Demaskierung
Das Wort begegnete mir zum ersten Mal als Titel eines Theaterstückes über Vinzenz Pallotti. Von ihm gibt es kein Gemälde, auch kein Foto, nur eine Totenmaske. Und zu seinen Lebzeiten – in den Jahren 1835/7 – grassierte in Rom die Cholera, wurden die so beliebten Umzüge von Maskierten öffentlich verboten. Pallotti und seine Mitbrüder machten sich einen Namen durch karitative Sammlungen und Hausbesuche bei Infizierten. Die ersten Anfänge seiner Gründung gehen just in diese Zeit zurück.
Je mehr ich über das Wort „Demaskierung“ nachsinne, desto treffender scheint es mir zu sein für innerkirchliche Vorgänge, aber auch für gesellschaftliche Gräben, aufgedeckt in einer Zeit von Schutzmasken und Freiheitseinschränkungen. Wo stehen wir hier als Meditationsprogramm, das sich seit seiner Gründung vor 50 Jahren immer als kirchlich und zugleich offen und einladend für alle Menschen guten Willens verstanden hat? Natürlich will ich hier keine Antwort präsentieren, die vereinnahmend für alle gelten soll. Ich kann und will lediglich hinweisen auf eine Spur, die Vinzenz Pallotti gelegt hat und die bis heute in unseren Sesshins jeden Tag angesprochen wird.
Viele von Ihnen wissen, dass P. Johannes zeitgleich mit seinen ersten Aufenthalten in Japan Vinzenz Pallotti als Mystiker entdeckte. Er las die Gebetsschrift „Gott die unendliche Liebe“ und fand etliche Parallelen zu in Zen-Literatur festgehaltenen Erfahrungen der absoluten Wirklichkeit. So entstand in Anlehnung an Formulierungen Pallottis, was wir am Beginn und Ende unserer gemeinsamen Stille-Übungen als „Grundgebet“ sprechen. An den traditionsreichen Text der Gelöbnisse, der mit Zen-Praktizierenden auf der ganzen Erde verbindet, fügte P. Johannes noch Worte Pallottis an, die zunächst oft für Irritation sorgen: „in vollkommenem Misstrauen auf mich selbst und in vollkommenem Vertrauen auf die Gnade Gottes in meinem wahren Selbst durch Christus unseren Herrn“. Es kommen mir diese Worte vor wie eine christliche Ergänzung zum abendlichen Mahnruf „Seid wachsam!“. Wachsamkeit und Lebendigkeit als ein „in der Mitte stehen“ zwischen kleinem, begrenzten und großem, grenzenlosen Selbst. So drücken diese Worte die Bereitschaft aus, sich immer wieder neu demaskieren zu lassen, die unzähligen Masken abzulegen, die den Blick auf unser Wesen verstellen und die verhindern, dass wir uns in dessen Einflussbereich hineinbegeben. Diese Mitte geht über den scheinbaren Gegensatz von Misstrauen und Vertrauen hinaus, sie enthält beides und ist dennoch mehr.

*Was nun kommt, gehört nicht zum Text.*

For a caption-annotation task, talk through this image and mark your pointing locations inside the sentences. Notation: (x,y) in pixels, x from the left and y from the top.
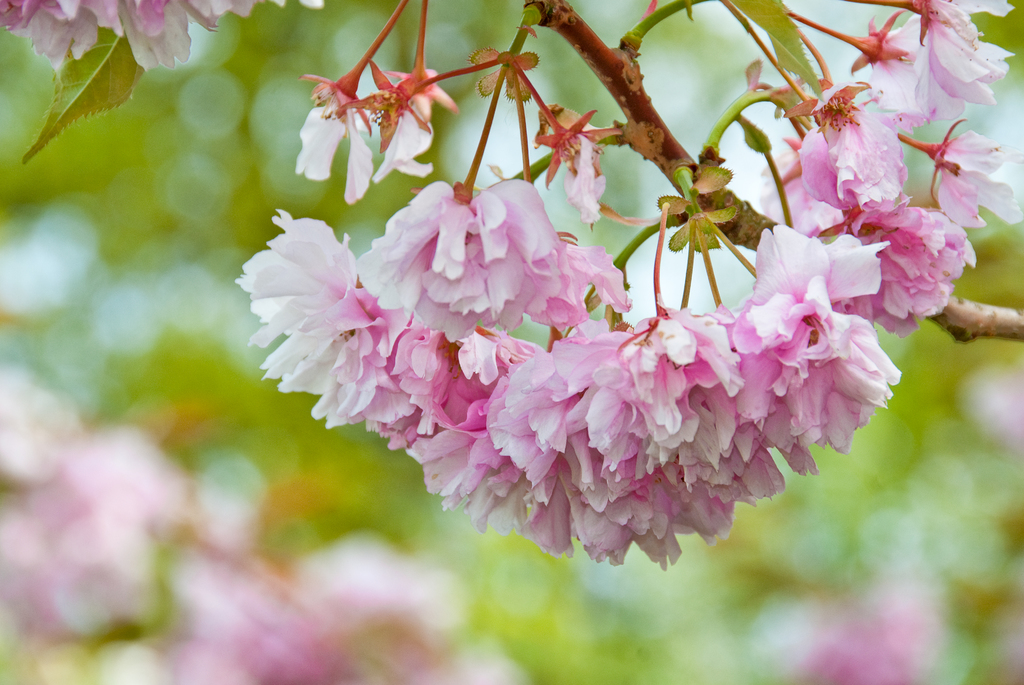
In this image we can see many flowers (774,320) to a tree (757,214). There is a blur background (919,616) in the image.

Kann dies helfen, in der eigenen Situation und in den Fragen dieser Zeit die Dinge recht zu sehen? Ja, und es kommt noch etwas hinzu: Der Weg der Zen-Kontemplation führt immer mehr dahin, den eigenen Blickwinkel zu weiten, das Ganze in den Blick zu bekommen. “Nicht-etwas” – wie das Zen-Wort „Leere“ annäherungsweise zu übersetzen ist. Sich zu sehen „im“ Ganzen, das wird mehr und mehr aufleuchten lassen, was wahr ist und – ganz konkret –, was jetzt zu tun ist. Dann wird das Gespür, recht gehandelt zu haben, zum Rechten weiterführen. Und genauso wird ein irriger Schritt zur Umkehr bewegen, ohne in alte und abgelegte Weisen der Selbstverurteilung zu verfallen.
P. Johannes war überzeugt, dass Vinzenz Pallotti seine berührenden Gotteserfahrungen für unser Programm fruchtbar macht. Wir durften dies bei unserem Zazenkai im Januar im Haus am Turm als wahr erleben. Auch in – jetzt schon nicht mehr ganz so – fremder Umgebung ist die Stille heilsam und ausrichtend. Ich bin sehr dankbar für die Begegnungen unseres Programms in der Stille – ob in Präsenz oder online – und wünsche uns, dass wir so einen kleinen Beitrag leisten können zum Frieden unserer kleinen und großen Welt.